### Record extracts
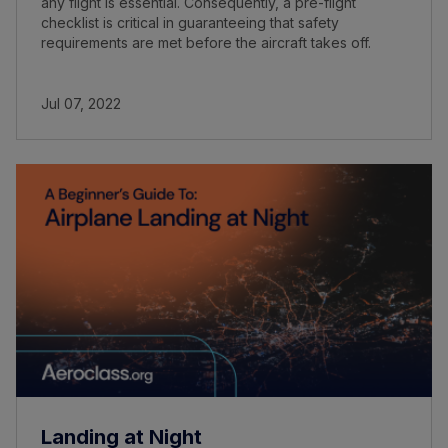
any flight is essential. Consequently, a pre-flight
checklist is critical in guaranteeing that safety
requirements are met before the aircraft takes off.
Jul 07, 2022
Landing at Night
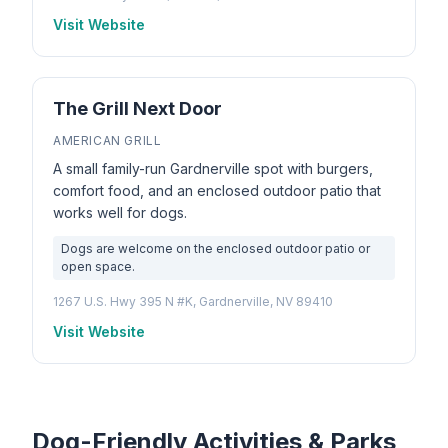
Visit Website
The Grill Next Door
AMERICAN GRILL
A small family-run Gardnerville spot with burgers,
comfort food, and an enclosed outdoor patio that
works well for dogs.
Dogs are welcome on the enclosed outdoor patio or
open space.
1267 U.S. Hwy 395 N #K, Gardnerville, NV 89410
Visit Website
Dog-Friendly Activities & Parks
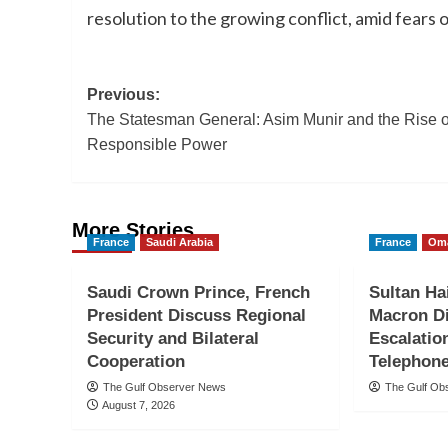
resolution to the growing conflict, amid fears 
Post
Previous:
The Statesman General: Asim Munir and the Rise o
navigation
Responsible Power
More Stories
France
Saudi Arabia
France
Om
Saudi Crown Prince, French
Sultan Ha
President Discuss Regional
Macron D
Security and Bilateral
Escalatio
Cooperation
Telephone
The Gulf Observer News
The Gulf Ob
August 7, 2026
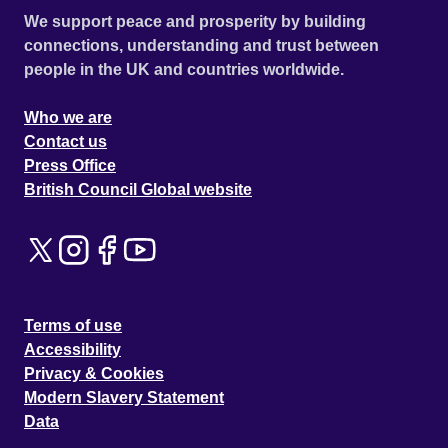
We support peace and prosperity by building
connections, understanding and trust between
people in the UK and countries worldwide.
Who we are
Contact us
Press Office
British Council Global website
Terms of use
Accessibility
Privacy & Cookies
Modern Slavery Statement
Data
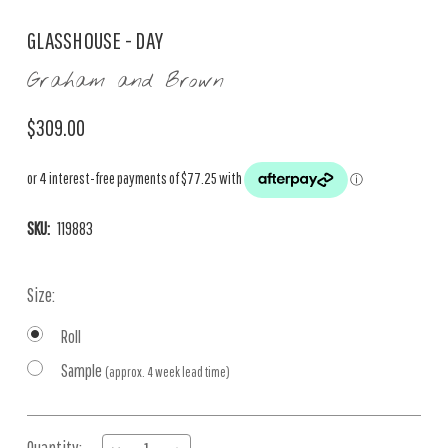
GLASSHOUSE - DAY
Graham and Brown
$309.00
SKU:
119883
Size:
Roll
Sample
(approx. 4 week lead time)
Current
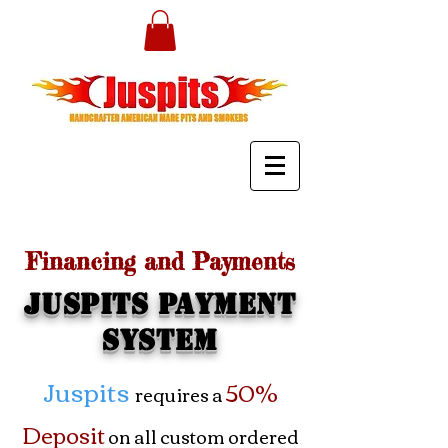
Financing and Payments
Juspits Payment
System
Juspits
50%
requires a
Deposit
on all custom ordered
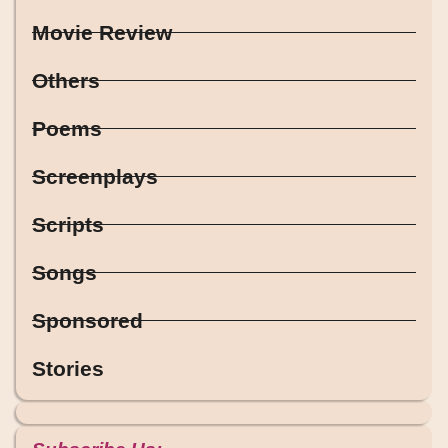
Movie Review
Others
Poems
Screenplays
Scripts
Songs
Sponsored
Stories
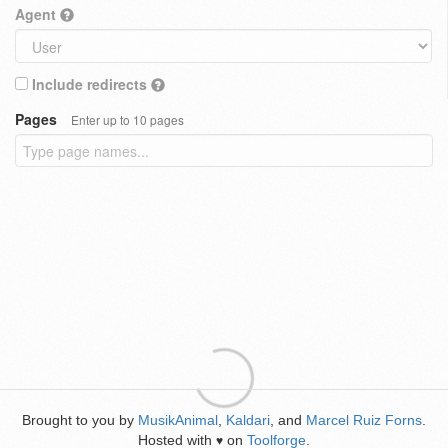
Agent
Include redirects
Pages
Enter up to 10 pages
Brought to you by
MusikAnimal
,
Kaldari
, and
Marcel Ruiz Forns
.
Hosted with
on
Toolforge
.
♥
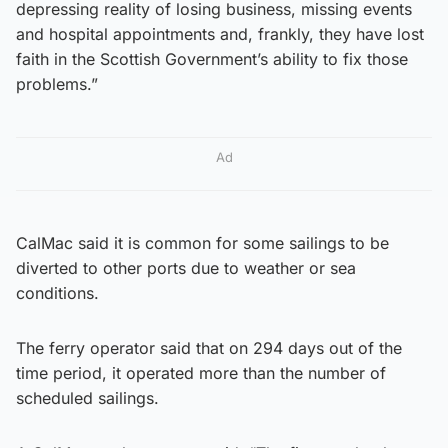
depressing reality of losing business, missing events
and hospital appointments and, frankly, they have lost
faith in the Scottish Government’s ability to fix those
problems.”
Ad
CalMac said it is common for some sailings to be
diverted to other ports due to weather or sea
conditions.
The ferry operator said that on 294 days out of the
time period, it operated more than the number of
scheduled sailings.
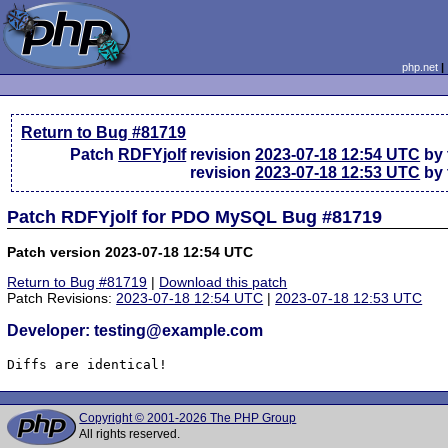
php.net
Return to Bug #81719
Patch
RDFYjolf
revision
2023-07-18 12:54 UTC
by 
revision
2023-07-18 12:53 UTC
by 
Patch RDFYjolf for PDO MySQL Bug #81719
Patch version 2023-07-18 12:54 UTC
Return to Bug #81719
|
Download this patch
Patch Revisions:
2023-07-18 12:54 UTC
|
2023-07-18 12:53 UTC
Developer: testing@example.com
Diffs are identical!
Copyright © 2001-2026 The PHP Group
All rights reserved.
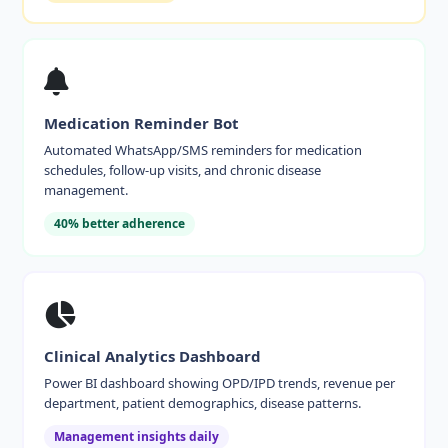
Medication Reminder Bot
Automated WhatsApp/SMS reminders for medication
schedules, follow-up visits, and chronic disease
management.
40% better adherence
Clinical Analytics Dashboard
Power BI dashboard showing OPD/IPD trends, revenue per
department, patient demographics, disease patterns.
Management insights daily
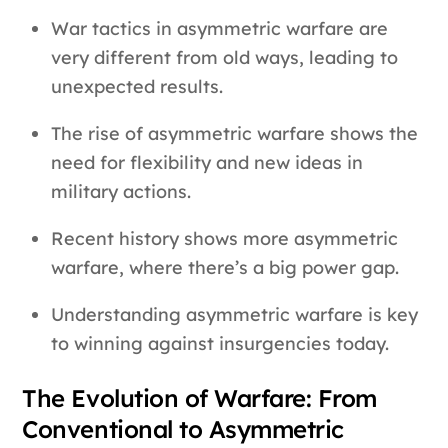
War tactics in asymmetric warfare are
very different from old ways, leading to
unexpected results.
The rise of asymmetric warfare shows the
need for flexibility and new ideas in
military actions.
Recent history shows more asymmetric
warfare, where there’s a big power gap.
Understanding asymmetric warfare is key
to winning against insurgencies today.
The Evolution of Warfare: From
Conventional to Asymmetric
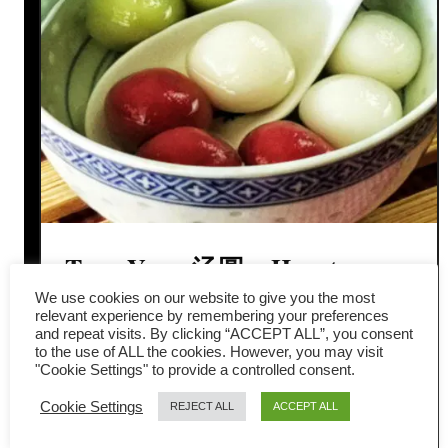
Tang Yuan 汤圆 – How to
We use cookies on our website to give you the most
Make Traditional Glutinous
relevant experience by remembering your preferences
and repeat visits. By clicking “ACCEPT ALL”, you consent
Rice Balls
to the use of ALL the cookies. However, you may visit
"Cookie Settings" to provide a controlled consent.
Tang Yuan (汤圆) is a traditional
Cookie Settings
REJECT ALL
ACCEPT ALL
Chinese glutinous rice dumpling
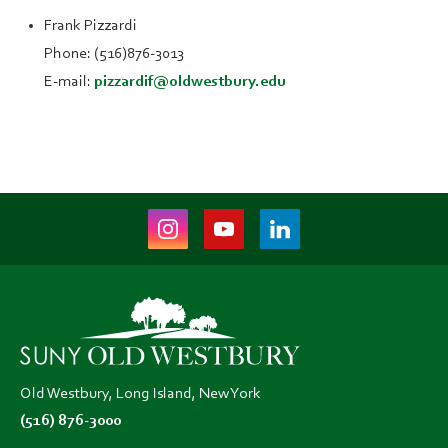
Frank Pizzardi
Phone: (516)876-3013
E-mail:
pizzardif@oldwestbury.edu
Instagram
Youtube
LinkedIn
(opens
(opens
(opens
in
in
in
new
new
new
tab)
tab)
tab)
Old Westbury, Long Island, New York
(516) 876-3000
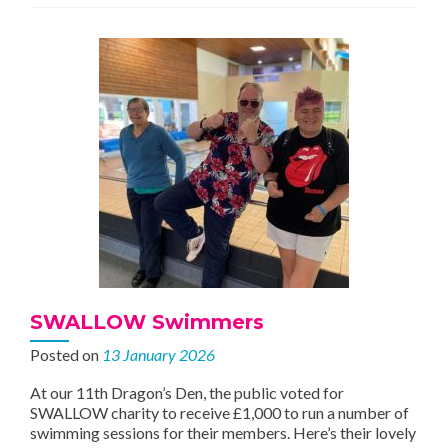
Community
SWALLOW Swimmers
Posted on
13 January 2026
At our 11th Dragon’s Den, the public voted for
SWALLOW charity to receive £1,000 to run a number of
swimming sessions for their members. Here’s their lovely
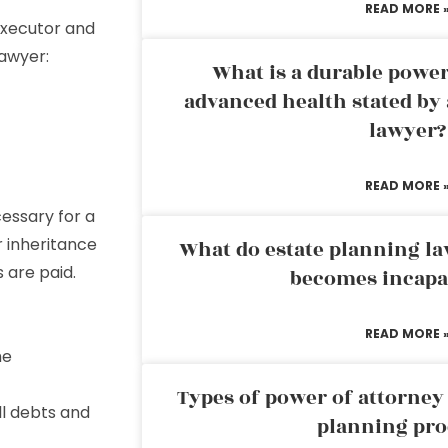
READ MORE 
executor and
lawyer:
What is a durable power
advanced health stated by 
lawyer?
READ MORE 
essary for a
r inheritance
What do estate planning l
s are paid.
becomes incapa
READ MORE 
he
Types of power of attorney 
ll debts and
planning pro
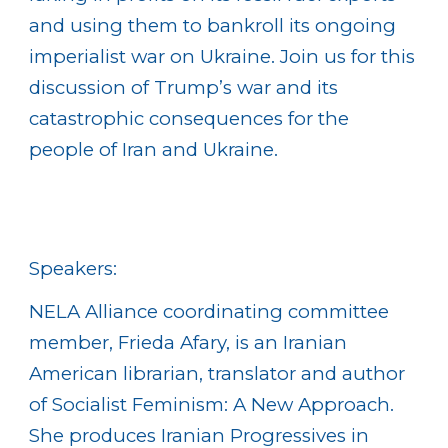
and using them to bankroll its ongoing
imperialist war on Ukraine. Join us for this
discussion of Trump’s war and its
catastrophic consequences for the
people of Iran and Ukraine.
Speakers:
NELA Alliance coordinating committee
member, Frieda Afary, is an Iranian
American librarian, translator and author
of Socialist Feminism: A New Approach.
She produces Iranian Progressives in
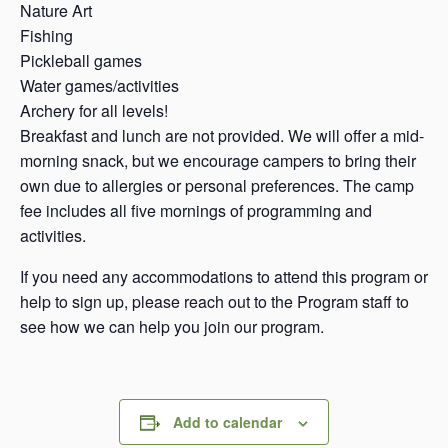
Nature Art
Fishing
Pickleball games
Water games/activities
Archery for all levels!
Breakfast and lunch are not provided. We will offer a mid-
morning snack, but we encourage campers to bring their
own due to allergies or personal preferences. The camp
fee includes all five mornings of programming and
activities.
If you need any accommodations to attend this program or
help to sign up, please reach out to the Program staff to
see how we can help you join our program.
Add to calendar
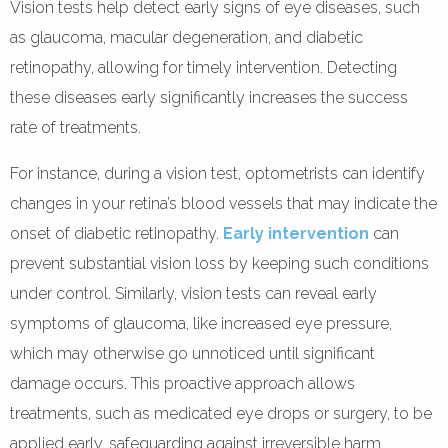
Vision tests help detect early signs of eye diseases, such
as glaucoma, macular degeneration, and diabetic
retinopathy, allowing for timely intervention. Detecting
these diseases early significantly increases the success
rate of treatments.
For instance, during a vision test, optometrists can identify
changes in your retina’s blood vessels that may indicate the
onset of diabetic retinopathy.
Early intervention
can
prevent substantial vision loss by keeping such conditions
under control. Similarly, vision tests can reveal early
symptoms of glaucoma, like increased eye pressure,
which may otherwise go unnoticed until significant
damage occurs. This proactive approach allows
treatments, such as medicated eye drops or surgery, to be
applied early, safeguarding against irreversible harm.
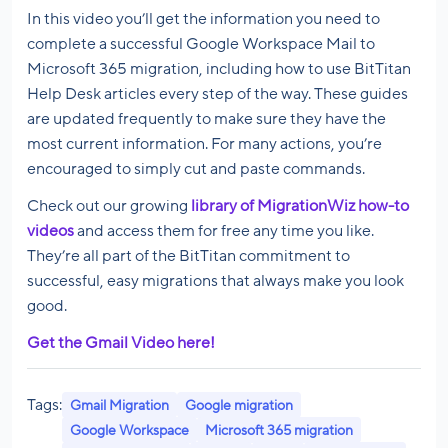
In this video you’ll get the information you need to
complete a successful Google Workspace Mail to
Microsoft 365 migration, including how to use BitTitan
Help Desk articles every step of the way. These guides
are updated frequently to make sure they have the
most current information. For many actions, you’re
encouraged to simply cut and paste commands.
Check out our growing
library of MigrationWiz how-to
videos
and access them for free any time you like.
They’re all part of the BitTitan commitment to
successful, easy migrations that always make you look
good.
Get the Gmail Video here!
Tags:
Gmail Migration
Google migration
Google Workspace
Microsoft 365 migration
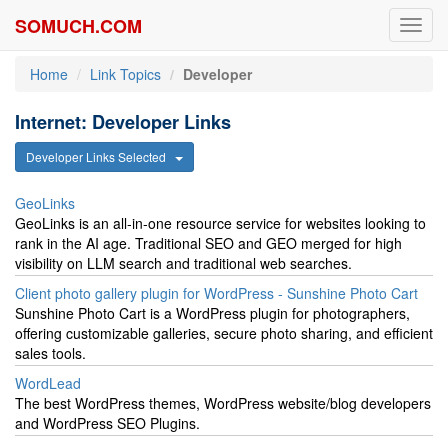
SOMUCH.COM
Toggl
navig
Home
Link Topics
Developer
Internet: Developer Links
Developer Links Selected
GeoLinks
GeoLinks is an all-in-one resource service for websites looking to
rank in the AI age. Traditional SEO and GEO merged for high
visibility on LLM search and traditional web searches.
Client photo gallery plugin for WordPress - Sunshine Photo Cart
Sunshine Photo Cart is a WordPress plugin for photographers,
offering customizable galleries, secure photo sharing, and efficient
sales tools.
WordLead
The best WordPress themes, WordPress website/blog developers
and WordPress SEO Plugins.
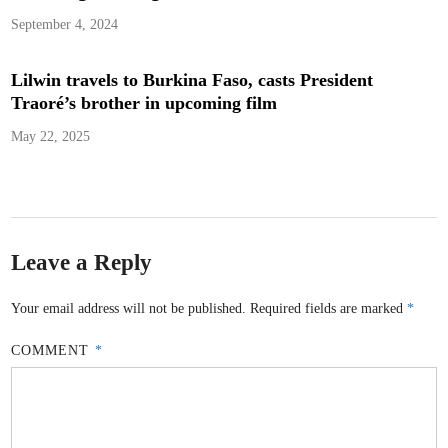
September 4, 2024
Lilwin travels to Burkina Faso, casts President
Traoré’s brother in upcoming film
May 22, 2025
Leave a Reply
Your email address will not be published.
Required fields are marked
*
COMMENT
*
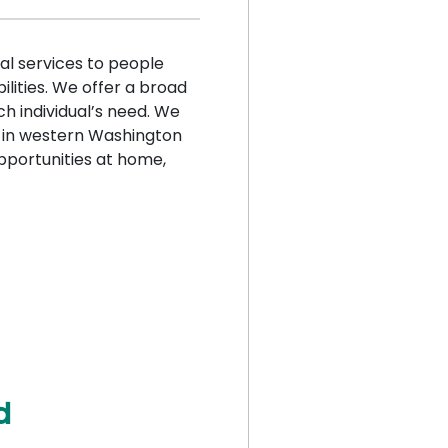
al services to people
ilities. We offer a broad
h individual’s need. We
r in western Washington
pportunities at home,
d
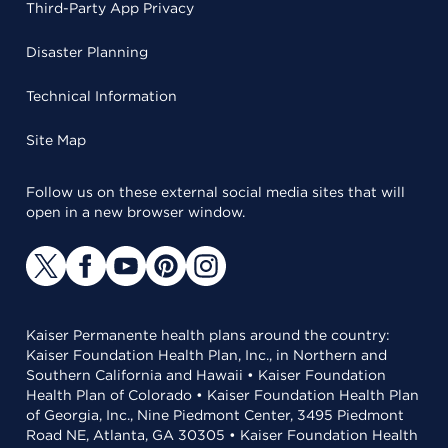
Third-Party App Privacy
Disaster Planning
Technical Information
Site Map
Follow us on these external social media sites that will
open in a new browser window.
Kaiser Permanente health plans around the country:
Kaiser Foundation Health Plan, Inc., in Northern and
Southern California and Hawaii • Kaiser Foundation
Health Plan of Colorado • Kaiser Foundation Health Plan
of Georgia, Inc., Nine Piedmont Center, 3495 Piedmont
Road NE, Atlanta, GA 30305 • Kaiser Foundation Health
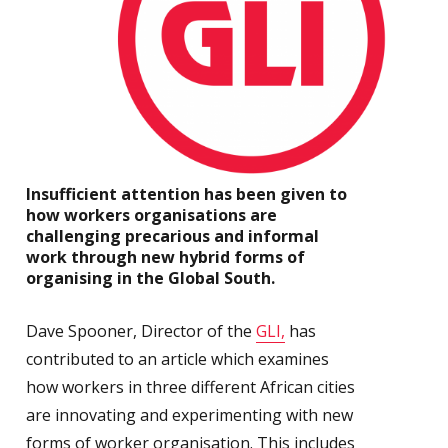
Insufficient attention has been given to
how workers organisations are
challenging precarious and informal
work through new hybrid forms of
organising in the Global South.
Dave Spooner, Director of the
GLI,
has
contributed to an article which examines
how workers in three different African cities
are innovating and experimenting with new
forms of worker organisation. This includes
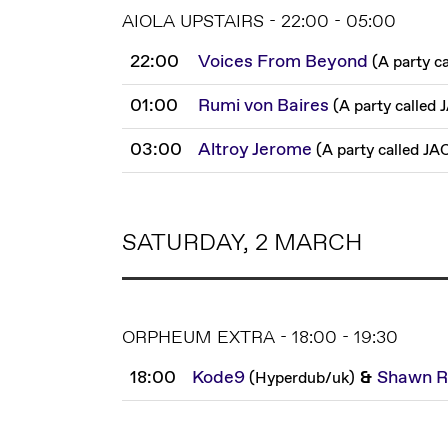
AIOLA UPSTAIRS - 22:00 - 05:00
22:00
Voices From Beyond
(
A party c
01:00
Rumi von Baires
(
A party called
03:00
Altroy Jerome
(
A party called JA
SATURDAY, 2 MARCH
ORPHEUM EXTRA - 18:00 - 19:30
18:00
Kode9
&
Shawn R
(
Hyperdub
/
uk
)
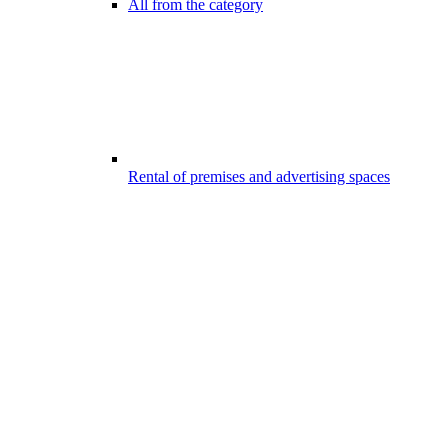
All from the category
Rental of premises and advertising spaces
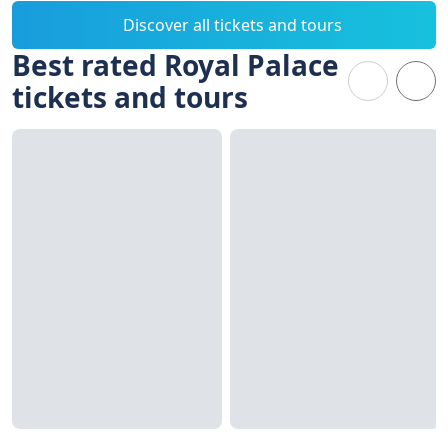
Discover all tickets and tours
Best rated Royal Palace
tickets and tours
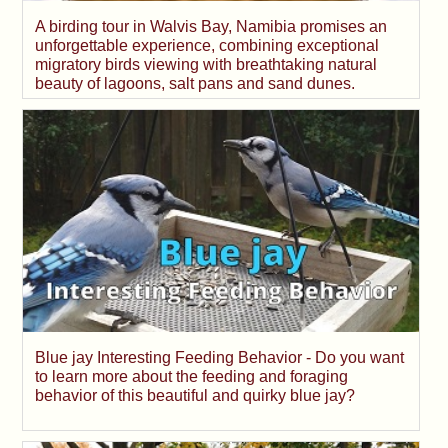
A birding tour in Walvis Bay, Namibia promises an
unforgettable experience, combining exceptional
migratory birds viewing with breathtaking natural
beauty of lagoons, salt pans and sand dunes.
Blue jay Interesting Feeding Behavior - Do you want
to learn more about the feeding and foraging
behavior of this beautiful and quirky blue jay?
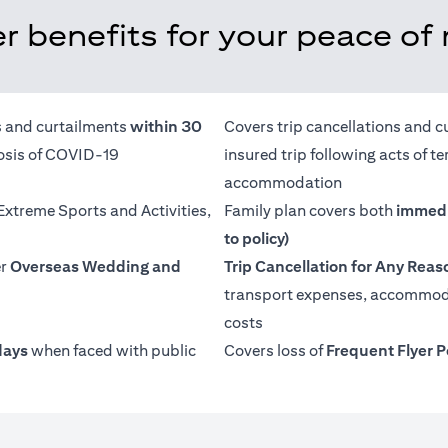
r benefits for your peace of
ns and curtailments
within 30
Covers trip cancellations and c
nosis of COVID-19
insured trip following acts of 
accommodation
 Extreme Sports and Activities,
Family plan covers both
immedi
to policy)
er
Overseas Wedding and
Trip Cancellation for Any Reas
transport expenses, accommoda
costs
days
when faced with public
Covers loss of
Frequent Flyer P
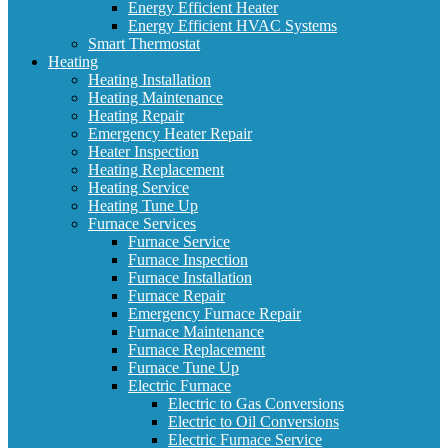
Energy Efficient Heater
Energy Efficient HVAC Systems
Smart Thermostat
Heating
Heating Installation
Heating Maintenance
Heating Repair
Emergency Heater Repair
Heater Inspection
Heating Replacement
Heating Service
Heating Tune Up
Furnace Services
Furnace Service
Furnace Inspection
Furnace Installation
Furnace Repair
Emergency Furnace Repair
Furnace Maintenance
Furnace Replacement
Furnace Tune Up
Electric Furnace
Electric to Gas Conversions
Electric to Oil Conversions
Electric Furnace Service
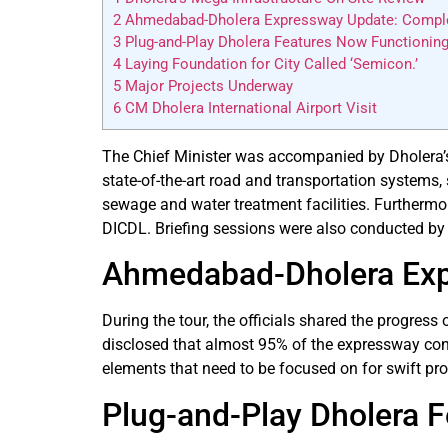
2
Ahmedabad-Dholera Expressway Update: Completi
3
Plug-and-Play Dholera Features Now Functioning
4
Laying Foundation for City Called ‘Semicon.’
5
Major Projects Underway
6
CM Dholera International Airport Visit
The Chief Minister was accompanied by Dholera’s d
state-of-the-art road and transportation systems, 
sewage and water treatment facilities. Furtherm
DICDL. Briefing sessions were also conducted by
Ahmedabad-Dholera Expr
During the tour, the officials shared the progres
disclosed that almost 95% of the expressway constr
elements that need to be focused on for swift pro
Plug-and-Play Dholera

### What is needed
In the listing above, find the line containing "Archery for all levels!" and the line containing "activities.", then quote both, plus every line between them, exactly as written.

### Answer box
Archery for all levels!
Breakfast and lunch are not provided. We will offer a mid-
morning snack, but we encourage campers to bring their
own due to allergies or personal preferences. The camp
fee includes all five mornings of programming and
activities.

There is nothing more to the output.